Uitspraak
1.Geding in cassatie
3.Beslissing
23 april 2019.
Hoge Raad
In deze zaak heeft de Hoge Raad op 23 april 2019 uitspraak gedaan in een cassatieprocedure met zaaknummer 18/02311. Het betreft een uitleveringsverzoek van de Verenigde Staten aan Nederland voor de strafvervolging van een persoon die betrokken zou zijn bij de invoer van cocaïne in de VS. De zaak is ontstaan uit een verzoek tot uitlevering dat is ingediend door de Verenigde Staten, waarbij de opgeëiste persoon, geboren in 1974, werd beschuldigd van betrokkenheid bij de levering van cocaïne vanuit Mexico via de VS naar Canada.
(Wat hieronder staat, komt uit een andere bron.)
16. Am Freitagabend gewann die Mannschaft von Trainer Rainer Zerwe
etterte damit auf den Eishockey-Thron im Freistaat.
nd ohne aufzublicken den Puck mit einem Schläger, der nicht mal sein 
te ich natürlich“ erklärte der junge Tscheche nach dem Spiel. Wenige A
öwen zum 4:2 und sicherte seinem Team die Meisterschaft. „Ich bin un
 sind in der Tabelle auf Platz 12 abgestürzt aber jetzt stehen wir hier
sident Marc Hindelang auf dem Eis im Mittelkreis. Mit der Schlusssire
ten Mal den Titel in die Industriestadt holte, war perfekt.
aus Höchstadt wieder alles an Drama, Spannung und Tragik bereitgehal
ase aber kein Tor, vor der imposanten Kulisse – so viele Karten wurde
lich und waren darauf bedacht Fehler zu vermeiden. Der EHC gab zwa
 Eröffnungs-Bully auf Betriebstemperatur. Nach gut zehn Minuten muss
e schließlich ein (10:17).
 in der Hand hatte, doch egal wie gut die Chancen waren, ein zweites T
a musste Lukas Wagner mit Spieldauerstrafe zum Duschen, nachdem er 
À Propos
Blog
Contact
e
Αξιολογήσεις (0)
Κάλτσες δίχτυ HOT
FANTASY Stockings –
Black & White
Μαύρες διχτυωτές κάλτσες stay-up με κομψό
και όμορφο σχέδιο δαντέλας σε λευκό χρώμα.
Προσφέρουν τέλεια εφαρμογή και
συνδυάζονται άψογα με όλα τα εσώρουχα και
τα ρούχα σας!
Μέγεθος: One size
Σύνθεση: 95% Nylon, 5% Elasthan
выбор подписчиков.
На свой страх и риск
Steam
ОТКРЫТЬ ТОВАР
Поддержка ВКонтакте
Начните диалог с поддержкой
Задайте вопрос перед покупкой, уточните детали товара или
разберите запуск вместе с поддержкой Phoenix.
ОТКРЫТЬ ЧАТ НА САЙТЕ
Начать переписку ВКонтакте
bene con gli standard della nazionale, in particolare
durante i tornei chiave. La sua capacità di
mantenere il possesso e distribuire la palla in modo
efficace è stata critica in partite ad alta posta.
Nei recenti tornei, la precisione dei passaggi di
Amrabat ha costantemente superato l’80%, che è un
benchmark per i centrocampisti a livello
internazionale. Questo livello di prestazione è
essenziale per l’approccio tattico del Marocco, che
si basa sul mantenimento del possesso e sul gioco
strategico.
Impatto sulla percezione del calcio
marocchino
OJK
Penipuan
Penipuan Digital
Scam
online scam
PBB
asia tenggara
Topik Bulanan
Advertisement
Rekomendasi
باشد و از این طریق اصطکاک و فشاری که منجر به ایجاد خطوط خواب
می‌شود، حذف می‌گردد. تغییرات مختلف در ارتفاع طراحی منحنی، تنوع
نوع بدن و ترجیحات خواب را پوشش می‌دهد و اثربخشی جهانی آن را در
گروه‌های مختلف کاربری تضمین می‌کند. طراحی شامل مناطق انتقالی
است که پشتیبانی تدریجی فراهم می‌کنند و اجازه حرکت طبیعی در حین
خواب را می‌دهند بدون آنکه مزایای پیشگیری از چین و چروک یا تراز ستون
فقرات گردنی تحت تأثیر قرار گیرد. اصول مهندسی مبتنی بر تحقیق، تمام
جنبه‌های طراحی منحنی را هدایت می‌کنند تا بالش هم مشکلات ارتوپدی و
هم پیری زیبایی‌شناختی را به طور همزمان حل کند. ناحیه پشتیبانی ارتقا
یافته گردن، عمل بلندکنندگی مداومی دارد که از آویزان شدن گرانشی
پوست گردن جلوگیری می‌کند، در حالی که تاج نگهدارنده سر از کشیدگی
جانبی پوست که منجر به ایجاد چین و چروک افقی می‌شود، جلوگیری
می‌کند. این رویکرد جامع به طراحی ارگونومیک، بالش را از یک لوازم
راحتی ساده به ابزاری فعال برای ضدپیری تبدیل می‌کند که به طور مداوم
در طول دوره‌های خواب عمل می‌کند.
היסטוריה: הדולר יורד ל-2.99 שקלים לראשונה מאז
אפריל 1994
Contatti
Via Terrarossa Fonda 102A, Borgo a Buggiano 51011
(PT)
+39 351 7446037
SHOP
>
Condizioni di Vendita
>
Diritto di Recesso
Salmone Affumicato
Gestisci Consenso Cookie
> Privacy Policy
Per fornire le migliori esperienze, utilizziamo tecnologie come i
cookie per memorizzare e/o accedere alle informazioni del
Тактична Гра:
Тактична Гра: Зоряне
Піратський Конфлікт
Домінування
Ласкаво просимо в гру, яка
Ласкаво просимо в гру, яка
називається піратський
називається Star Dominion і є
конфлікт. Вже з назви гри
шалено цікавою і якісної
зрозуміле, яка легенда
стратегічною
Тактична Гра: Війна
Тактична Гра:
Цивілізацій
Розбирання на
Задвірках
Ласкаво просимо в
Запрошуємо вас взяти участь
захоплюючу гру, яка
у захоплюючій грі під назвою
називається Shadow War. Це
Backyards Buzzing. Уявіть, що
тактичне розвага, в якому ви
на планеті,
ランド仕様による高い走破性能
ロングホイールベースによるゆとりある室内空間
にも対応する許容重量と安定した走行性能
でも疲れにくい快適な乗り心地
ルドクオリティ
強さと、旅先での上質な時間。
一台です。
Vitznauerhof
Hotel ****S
De Hoge Raad heeft de middelen van cassatie die door de opgeëiste persoon zijn ingediend, beoordeeld. De verdediging voerde aan dat de door de verzoekende staat overgelegde stukken onvoldoende waren om de aanhouding en dagvaarding te rechtvaardigen. Daarnaast werd er een verzuim aangevoerd met betrekking tot de beoordeling of de verzoekende staat enig redelijk belang had bij de verzochte uitlevering. De Advocaat-Generaal E.J. Hofstee heeft geconcludeerd tot verwerping van het beroep.
De Hoge Raad heeft geoordeeld dat de middelen niet tot cassatie kunnen leiden. Dit oordeel behoeft, gezien artikel 81, eerste lid, van de Wet op de rechterlijke organisatie, geen nadere motivering, omdat de middelen niet nopen tot beantwoording van rechtsvragen in het belang van de rechtseenheid of de rechtsontwikkeling. De Hoge Raad heeft het beroep dan ook verworpen, waarmee de eerdere uitspraak van het Gemeenschappelijk Hof van Justitie van Aruba, Curaçao, Sint Maarten en van Bonaire, Sint Eustatius en Saba, van 22 mei 2018, in stand blijft.